クリニックを運営している場合、税務処理は非常に重要です。
特に、社会保険診療報酬(以下、診療報酬)の所得計算には注意が必要です。
このコラムでは、診療報酬の所得計算に関する特例について解説し、税務のポイントを明確にします。
税理士としての視点から、クリニック運営者が押さえておくべき重要な情報を、わかりやすく説明します。
社会保険診療報酬とは
まず、社会保険診療報酬とは何か、その基本をおさらいしましょう。
社会保険診療報酬とは、健康保険や介護保険などの社会保険を通じて、医療機関が患者から治療の対価として受け取る報酬のことです。
この報酬額は、病院やクリニックが提供する医療サービスの内容に応じて算出され、国が定める点数表に基づいて計算されます。
所得計算の特例の概要
クリニックの所得計算においては、一般的な企業と異なる特例が設けられています。
社会保険診療報酬に係る費用を、実際の支出額ではなく、あらかじめ定められた割合(以下、概算経費率)で算入できる制度です。

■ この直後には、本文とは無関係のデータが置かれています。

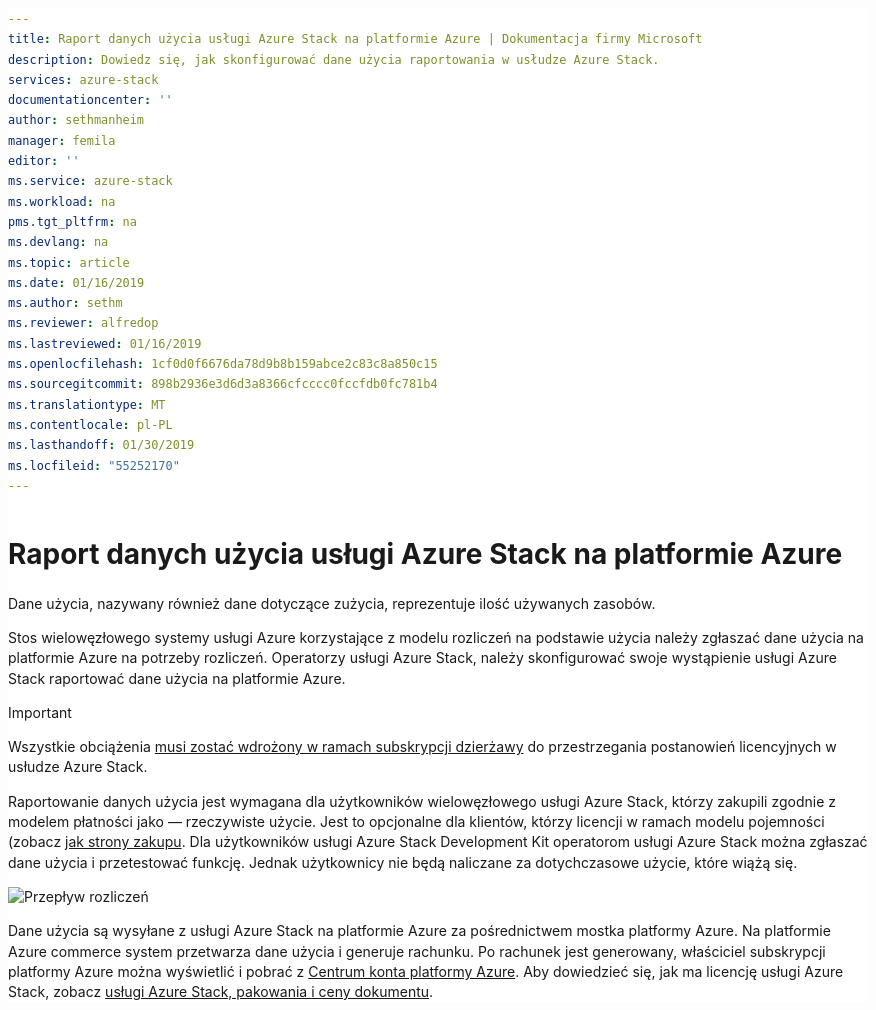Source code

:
 ```yaml
---
title: Raport danych użycia usługi Azure Stack na platformie Azure | Dokumentacja firmy Microsoft
description: Dowiedz się, jak skonfigurować dane użycia raportowania w usłudze Azure Stack.
services: azure-stack
documentationcenter: ''
author: sethmanheim
manager: femila
editor: ''
ms.service: azure-stack
ms.workload: na
pms.tgt_pltfrm: na
ms.devlang: na
ms.topic: article
ms.date: 01/16/2019
ms.author: sethm
ms.reviewer: alfredop
ms.lastreviewed: 01/16/2019
ms.openlocfilehash: 1cf0d0f6676da78d9b8b159abce2c83c8a850c15
ms.sourcegitcommit: 898b2936e3d6d3a8366cfcccc0fccfdb0fc781b4
ms.translationtype: MT
ms.contentlocale: pl-PL
ms.lasthandoff: 01/30/2019
ms.locfileid: "55252170"
---
```

# <a name="report-azure-stack-usage-data-to-azure"></a>Raport danych użycia usługi Azure Stack na platformie Azure

Dane użycia, nazywany również dane dotyczące zużycia, reprezentuje ilość używanych zasobów.

Stos wielowęzłowego systemy usługi Azure korzystające z modelu rozliczeń na podstawie użycia należy zgłaszać dane użycia na platformie Azure na potrzeby rozliczeń. Operatorzy usługi Azure Stack, należy skonfigurować swoje wystąpienie usługi Azure Stack raportować dane użycia na platformie Azure.

> [!IMPORTANT]
> Wszystkie obciążenia [musi zostać wdrożony w ramach subskrypcji dzierżawy](#are-users-charged-for-the-infrastructure-vms) do przestrzegania postanowień licencyjnych w usłudze Azure Stack.

Raportowanie danych użycia jest wymagana dla użytkowników wielowęzłowego usługi Azure Stack, którzy zakupili zgodnie z modelem płatności jako — rzeczywiste użycie. Jest to opcjonalne dla klientów, którzy licencji w ramach modelu pojemności (zobacz [jak strony zakupu](https://azure.microsoft.com/overview/azure-stack/how-to-buy/). Dla użytkowników usługi Azure Stack Development Kit operatorom usługi Azure Stack można zgłaszać dane użycia i przetestować funkcję. Jednak użytkownicy nie będą naliczane za dotychczasowe użycie, które wiążą się.

![Przepływ rozliczeń](media/azure-stack-usage-reporting/billing-flow.png)

Dane użycia są wysyłane z usługi Azure Stack na platformie Azure za pośrednictwem mostka platformy Azure. Na platformie Azure commerce system przetwarza dane użycia i generuje rachunku. Po rachunek jest generowany, właściciel subskrypcji platformy Azure można wyświetlić i pobrać z [Centrum konta platformy Azure](https://account.windowsazure.com/Subscriptions). Aby dowiedzieć się, jak ma licencję usługi Azure Stack, zobacz [usługi Azure Stack, pakowania i ceny dokumentu](https://go.microsoft.com/fwlink/?LinkId=842847).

この特例を適用する場合は、次に掲げる社会保険診療報酬の金額に応じ、下記の計算式に当てはめて計算した金額を必要経費とします。
社会保険診療報酬額(A) 経費の計算式
2500万円以下 | A×72% |
2500万円超3,000万円以下 | A×70%+50万円 |
3,000万円超4,000万円以下 | A×62%+290万円 |
4,000万円超5,000万円以下 | A×57%+490万円 |
税務上のメリットと注意点
特例を適用するメリットは主に以下の2点です。
1.経理処理が簡素化される
実際の支出額を個別に記録する必要がないため、経理処理が大幅に簡素化されます。
2.所得を圧縮できる
概算経費率で計算した経費と、実際の経費の多い方を選択できるため、所得を圧縮することができる可能性があります。
特例を適用する注意点は主に以下の2点です。
1.社会保険診療の利益から青色申告特別控除ができない。
青色申告を選択している場合、通常は、利益から青色申告特別控除65万円(55万円)又は10万円を差引いて所得を計算します。
しかし、特例を適用した場合社会保険診療の利益からは青色申告特別控除を差引くことができません。
2.自由診療が多い場合概算経費率を適用した方が所得が増える場合もある。
全体の収入に占める社会保険診療収入の割合やそれにかかる固有経費の額によって特例を適用した方が不利になる場合がありますので、個別に判断が必要です。
まとめ
概算経費率を適用すると節税効果が期待できますが、有利・不利の判定については慎重な判断が必要となる場合がありますので、しっかりと専門家に相談することをおすすめします。